The BMI1 gene encodes a ring finger protein that belongs to the Polycomb group  (PcG) (44), which has a critical function in maintaining proliferation, cell differentiation, regulating cellular memories and stem cell self-renewal (45, 46). The existing literature suggests a significant BMI1 function in malignancy and its upregulation in different cancers (47, 48). In this study, although BMI1 was not upregulated in tumor tissues when compared to adjacent normal tissues, however, its upregulation was observed at stages I and II of CRC relative to the control samples. These results suggest that BMI1 also has stage-dependent expression, and thus, these data support the biological role of BMI1 in CRC, especially at stages I and II.

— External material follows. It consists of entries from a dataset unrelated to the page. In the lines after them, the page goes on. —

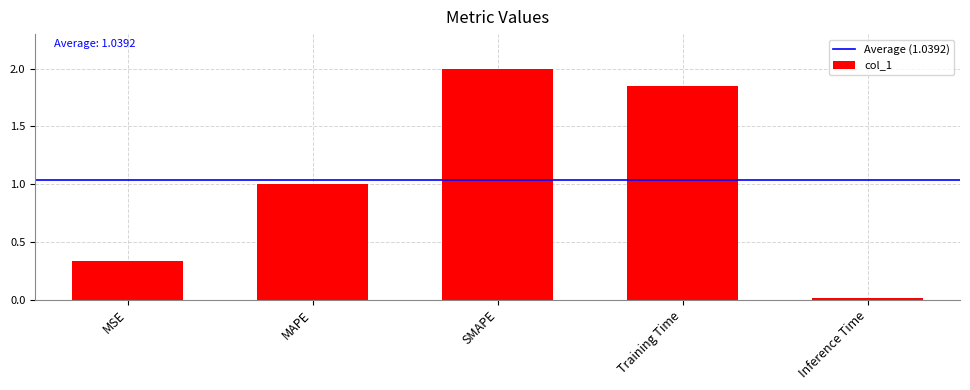

Are the bars grouped side by side (vs. stacked)?

No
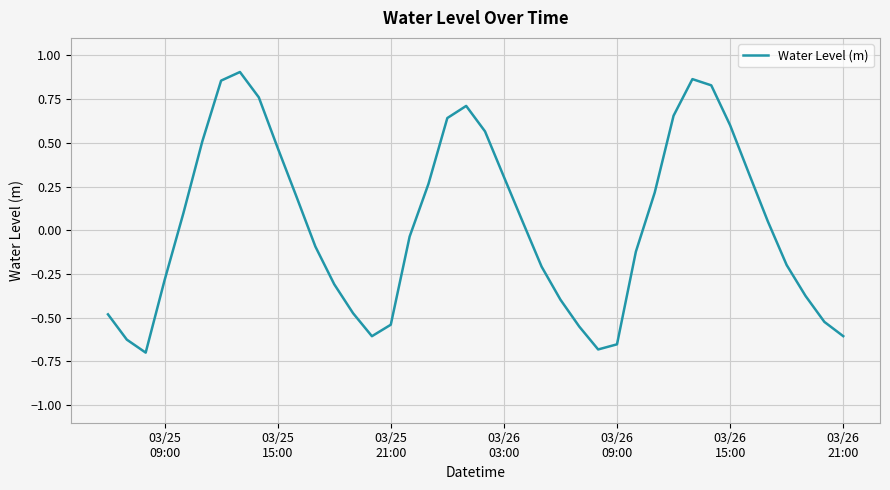

What is the difference between the maximum and minimum values?

1.6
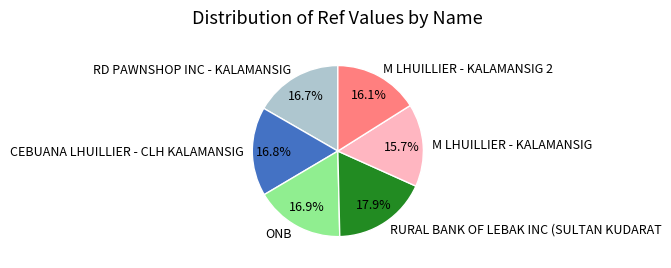

Which slice is the largest?

RURAL BANK OF LEBAK INC (SULTAN KUDARAT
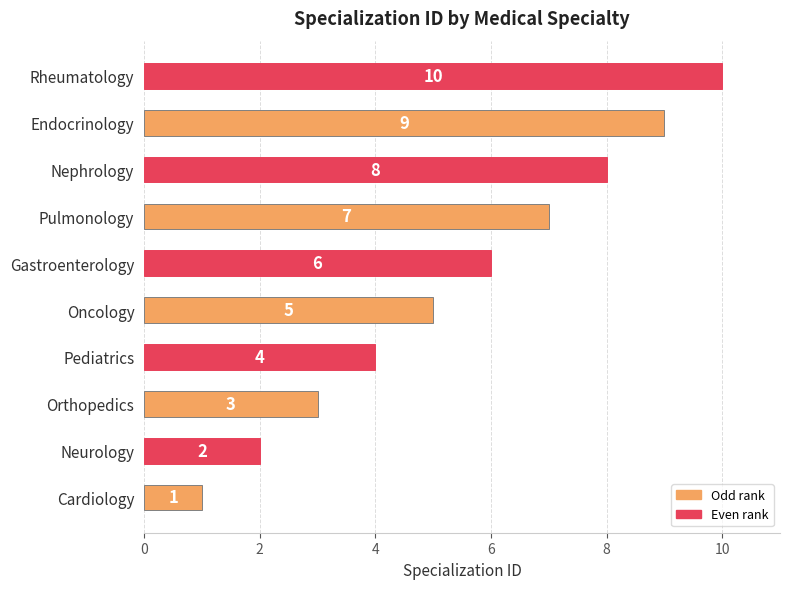

Where is the data nearest to the value 5?

Oncology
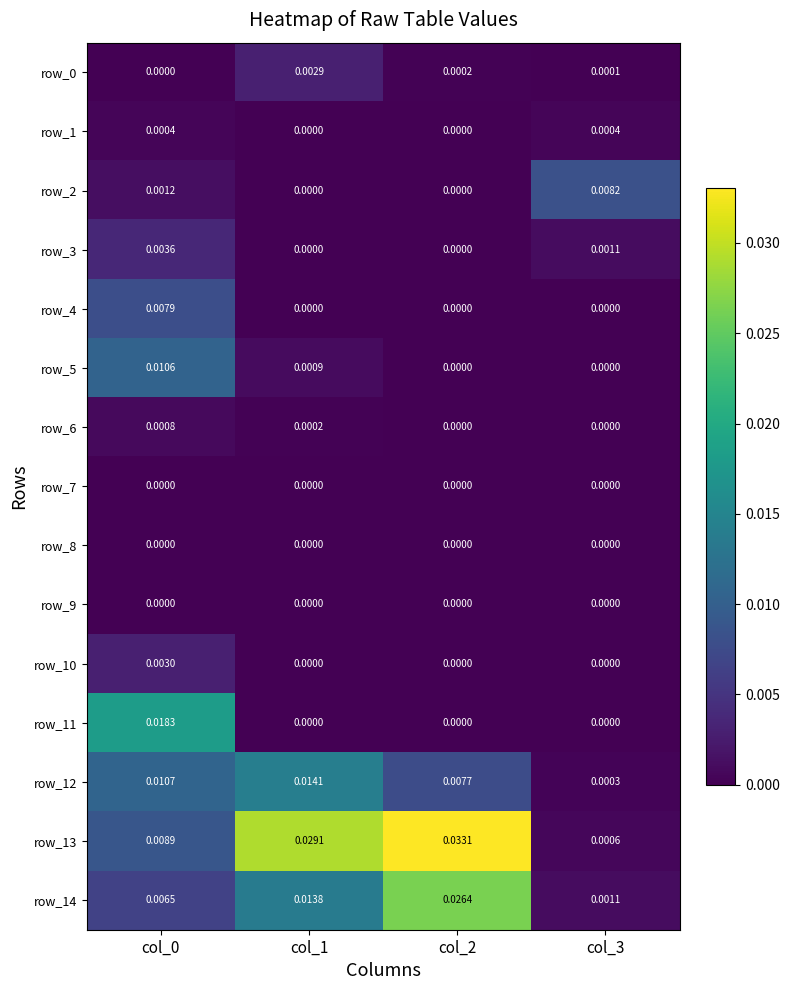

How many data points does each series have?

4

The multiple C2 domain and transmembrane protein 1 (encoded by the MCTP1 gene) is composed of multiple C2 domains and binds to calcium in the absence of phospholipids via the C2 domains (49). It is involved in calcium signaling, with calcium acting as a secondary messenger. Calcium signaling has important roles in a wide range of physiological processes including cell growth and proliferation, enzyme activity, permeability of ion channels and other processes (50, 51). Real-time PCR revealed a considerable alteration in sample cases relative to the control cases. Variation in the expression level of the MCTP1 gene in tumor tissues was strongly correlated with patient’s age. Furthermore, MCTP1 upregulation was identified in advanced-stage tissues when compared to the control samples.

While only the FOXM1, PYROXD1, hTERT and MCTP1 genes were overexpressed in CRC tumor tissues relative to the normal adjacent tissues at all the stages, but FOXM1PYROXD1, hTERT, PIM3, BMI1, PPARA and MCTP1 were found to have stage-dependent expression. The FOXM1, hTERT, MCTP1, BMI1 genes were involved in cell growth, PIM3 was involved in cell death, and PYROXD1 was involved in oxidative stress. We hope such efforts of using molecular staging signatures may develop cancer staging procedures by introducing potential biomarkers and significantly benefit the development of personalized medicine in CRC.

Conflict of interests

The authors declare that they have no conflict of interest.